Le Lucernaire donne carte blanche au Collectif La Folle Journée pour insuffler une énergie folle à l’œuvre légendaire de Pierre-Augustin Caron de Beaumarchais appelée au sens large La Folle Journée, ou le Mariage de Figaro. Beaucoup de folie dans ces 1h35 de spectacle menés tambour battant et sans temps mort. Texte au cordeau, chansons rock, attitudes outrancières, rien ne manque pour adapter l’intrigue à notre temps et la rendre furieusement rock’n’roll. La première représentation le 27 avril 1784 au Théâtre François (aujourd’hui Théâtre de l’Odéon) fut un triomphe, la salle bourrée à craquer et la salve d’applaudissement finale montre qu’il en est de même en 2023.

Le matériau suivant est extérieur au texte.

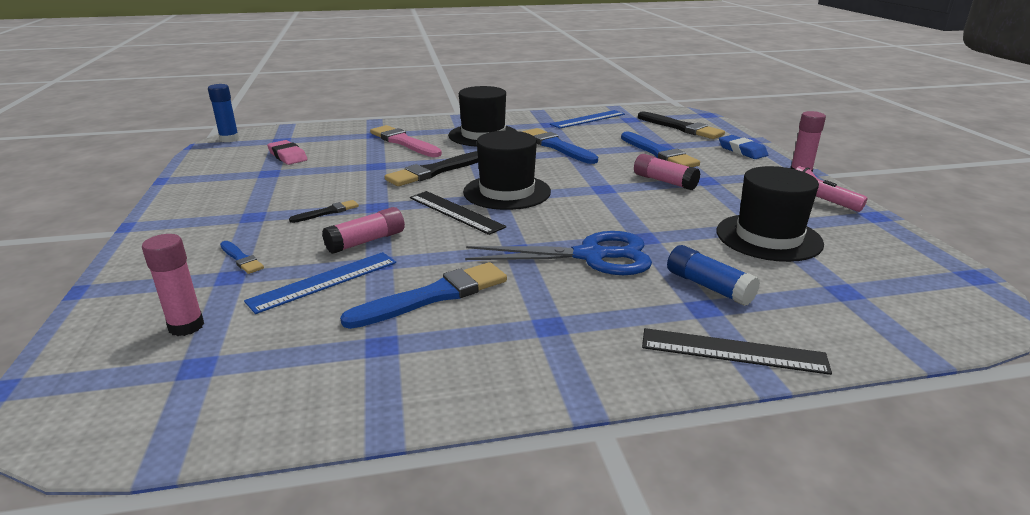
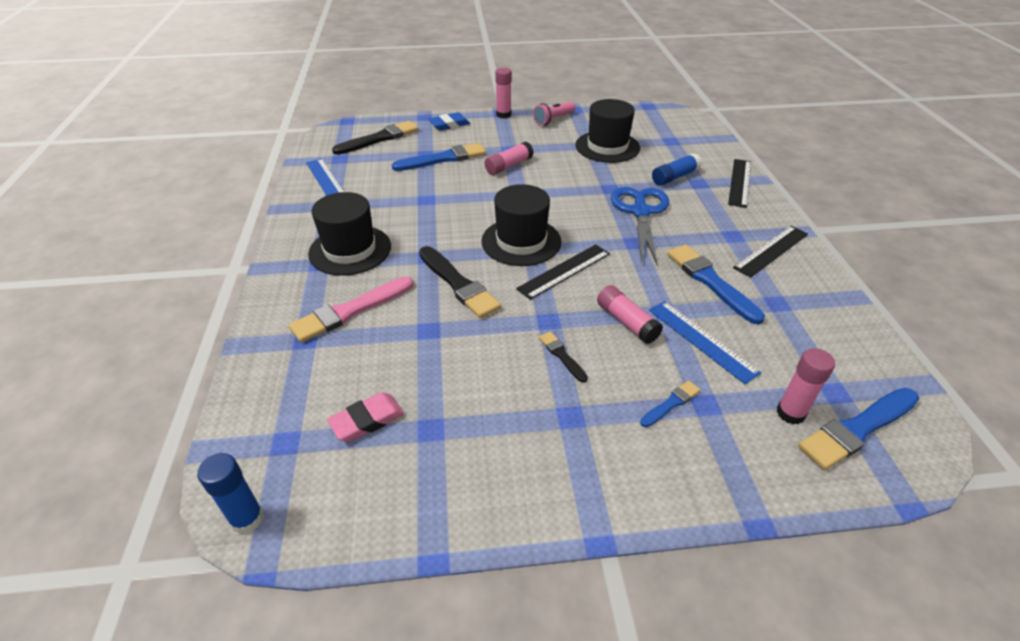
camera: 85 degrees left, 15 degrees up
(513, 357) = (771, 250): none -> black ruler
(557, 146) = (407, 206): blue brush -> blue brush (857, 429)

Un mariage acerbe et éffronté
La pièce écrite en 1781 et victime de plusieurs années de censure pour sa dénonciation des privilèges archaïques de la noblesse toucha une si vaste audience qu’elle fut adaptée en opéra par Mozart et Lorenzo da Ponte sous le titre Le nozze di Figaro (Les Noces de Figaro). Quelques mesures se font d’ailleurs entendre à la sauce électronique, un peu à la manière de Wendy Carlos pour les œuvres de Beethoven dans Orange Mécanique. De quoi contribuer à l’ambiance électrique qui secoue les personnages d’une intrigue complètement folle. Chansons de David Bowie (Suffragette City), Queen (Under Pressure) et Richard Cocciante (Le coup de soleil) contribuent au rythme d’une pièce qui va marquer l’été théâtral parisien, comme L’écume des jours le fit en 2022 (déjà de la folie et de l’énergie), pièce d’ailleurs reprise au Lucernaire. Les comédiens sur scène courent, virevoltent, s’époumonent, chantent mais surtout incarnent à la perfection la duplicité de personnages soit imbus d’eux-mêmes soit obligés d’user de duplicité pour trouver une bonne place dans la société et gagner leur vie. Difficile de savoir quels sont les noms des comédiens derrière les personnages (bien dommage!) mais ils méritent tous un immense bravo. La troupe revêt les habits de personnages truculents qui font de la pièce une grande cour d’école délurée. Le valet Figaro est un garnement habile à l’œil rusé, sa promise camériste Suzanne est une jeune femme malicieuse et séduisante, le Comte Almaviva est un aristocrate libertin qui pense être intelligent mais ne l’est pas tant que ça, la Comtesse délaissée joue un bon tour à son cuistre de mari, Chérubin est joué par une comédienne au toupet étonnant, Bazile est un impénétrable professeur de clavecin caché derrière ses lunettes noires (là aussi interprété par une comédienne), Marceline est une femme de charge bougonne, Antonio est un jardinier aux airs de Bourvil, tant de personnages mais toujours la même truculence. L’adaptation de Philippe Person laisse libre cours à une imagination débordante pour aboutir à une bande de personnages grandiose, un peu comme un épisode du Journal de Mickey, les travers sont dépeints avec tendresse et les situations les plus alambiquées sont toutes pleines d’une immense charge comique. Mais surtout le texte est là, subtil, clairvoyant, puissant, énoncer avec grâce et aisance par de jeunes comédiens à l’indéniable talent.
Il faut voir la manière dont une comédienne change une regrettable mais inévitable erreur de prononciation en une irrésistible pirouette comique, signalant ainsi son aisance, son habileté et la maitrise du texte pour ne pas perdre contenance et faire rire le public. Du grand art, comme tous les comédiens qui ont su faire de cette pièce du XVIIIe siècle un grand succès du XXIe siècle.
Synopsis:
PRENONS NOS DÉSIRS POUR LA RÉALITÉ
C’est le jour des noces de Figaro, valet du comte Almaviva et de Suzanne, camériste de la comtesse. Jour de joie donc mais soumis aux dérèglements des cœurs, des corps et des horloges. La journée devient folle. Parmi ses dérèglements, ceux du comte et de ses désirs impérieux pour Suzanne, ceux de Marceline, femme de charge, qui estime que Figaro lui appartient, sans oublier la comtesse qui, délaissée, soupire pour un jeune chérubin dont les sens sont eux-même en ébullition. Tandis que les horloges s’emballent, il s’agit de faire entendre que c’est la société qui est déréglée et qui conduit à ce désordre. Figaro, le fou de cette folle journée est alors le plus sage d’entre tous.
Selon que vous serez puissant ou misérable…
Création inédite à découvrir pour la première fois au Lucernaire.